My Fur Family

My Fur Family
The 4 boys and 1 girl

Wednesday, March 25, 2009

Mom

My sponsor gave me an assignment. It was to write a letter to my Mom. She died in 1987 from lung cancer. It was really quick. She was diagnosed in late 1985 and by June 1987 she was gone. She and my dad NEVER told us that she was terminal. My mom was like that. She was incredibly strong. She would do anything for you. Fierce. I think that would be appropriate. She had a sense of humor that could knock your socks off. My mom and I didn't get along so well while I was a teenager, but by the time I was out of college and married, we'd become best friends. I went over every morning to have coffee with her and my grandmother, her mom, and the same every evening. From her house to mine was probably 8 minutes max. When Teresa said I should write a letter to my mom and tell her how I felt about her dying, I didn't think I'd be able to. I think about my mom just about every day. Sometimes it's fleeting, but sometimes it's not and I wasn't sure I wanted to chance reviving all those memories. I've written the letter, though and I've read it to Teresa. What I discovered while writing it, is that I am grateful for the woman my mom was because...that's who I am. Those qualities she had, humor, strength, fierceness? I have them, too.

Tuesday, March 24, 2009

Naked Crabs

I have a copy of a story my sponsor gave me years and years ago. It's called Naked Crabs. Basically, it's the story of how hermit crabs have to move from one shell to another when the first shell becomes too small. There's a period of time between one shell and the next when the crab is vulnerable...naked. I love the story, though, because it describes my life to a tee. I am a recovering alcoholic and my shell is constantly getting too tight. Like the crab, the longer the shell has been growing around me, the harder it is to break open. The more painful the breaking becomes. To avoid the pain, I prefer sometimes to stay in the shell that is too tight and no longer fits very well, rather than risk being vulnerable. The thing is, like the hermit crab, if my shell becomes too thick, too protective, too rough to crack open and start again, I can't grow anymore and I die.

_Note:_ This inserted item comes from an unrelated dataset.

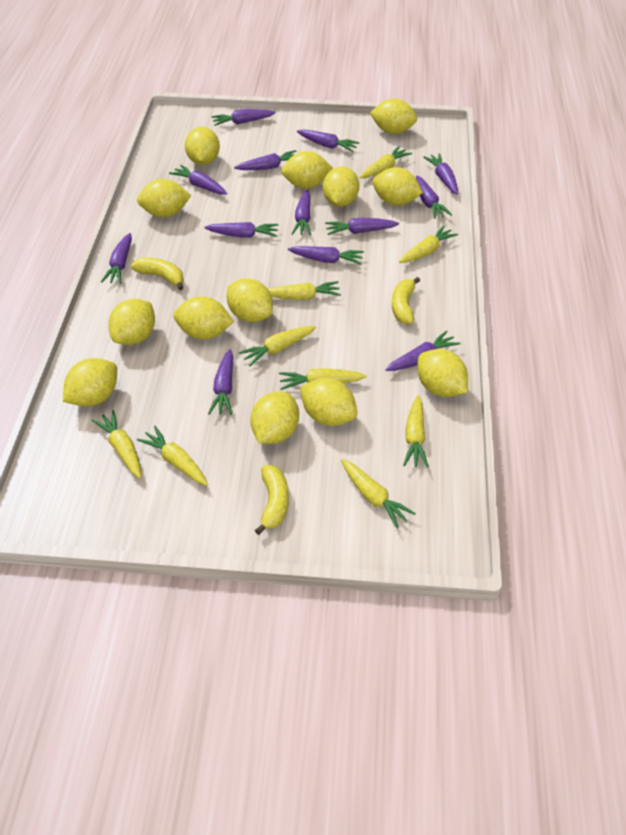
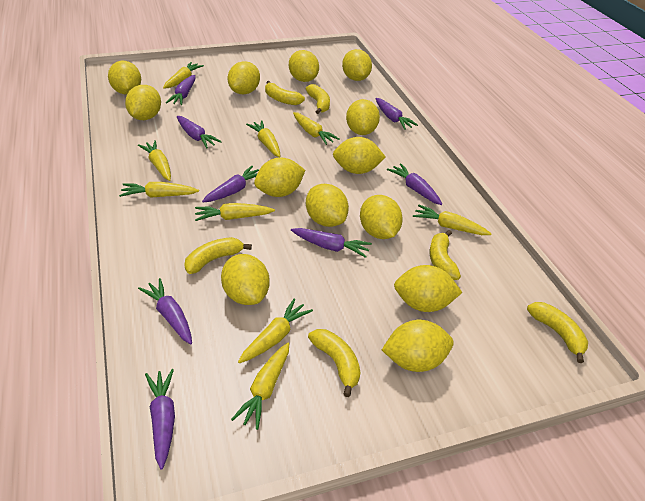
purple carrot: [101,233,132,284] [169,165,227,195] [204,222,279,238] [208,349,233,415] [211,109,276,126] [234,150,297,170] [288,246,364,265] [292,190,311,235] [297,129,360,152] [325,218,399,235] [385,330,461,371] [416,175,452,219] [423,153,458,195] = 13 -> [138,278,192,344] [145,369,175,470] [166,75,195,105] [177,116,222,148] [202,166,259,203] [291,228,372,258] [376,98,418,130] [387,163,442,205] = 8
yellow banana: [131,258,184,290] [255,465,289,535] [392,277,420,324] = 3 -> [184,237,252,274] [265,81,305,105] [306,84,330,114] [308,329,360,397] [430,230,461,280] [527,302,588,363] = 6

I am vulnerable and naked and am scurrying to my next shell. Treat me gently.

Sunday, February 1, 2009

Self Inflicted Pain

You know those little bitty scabs you get from say running into a holly bush or something? They hurt a lot when it happens, the pain goes away pretty quickly but the scabs remain? You don't even realize they're still there until you bump into them and you say "oh that hurts." That's the kind of emotional pain I've been in for a while now. The thing is, I can't will it to stop. If that was the case, I'd be shooting rainbows and lollypops out my ass. Instead, some days I wake up and wonder what the hell happened this past year? I met someone, it was wonderful for about half the time and the last half not so good. It still amazes me that I thought I knew someone so well and we shared so much and later to find out how much I was deceived. I wish in a way I could hate that person, but I can't. I gave him my heart. I truly believe, though, with gifts given we don't get to dictate how the person uses the gift. I don't want to stop giving gifts because of how the receiver used the gift.

Sunday, January 25, 2009

Angry Sadness

It's time. Time to vent. Anger is an uncomfortable emotion for me and one I avoid at all costs. I considered myself pretty controlled. I guess that's the truth until it something really important and close to me. I got some news a couple of weeks ago that allowed the anger monster to come unleashed. I don't feel very good about how I vented and I certainly don't think the person I vented on deserved it. Everyone deserves to have somone in their life that trusts them. That's my conclusion after two weeks of being angry.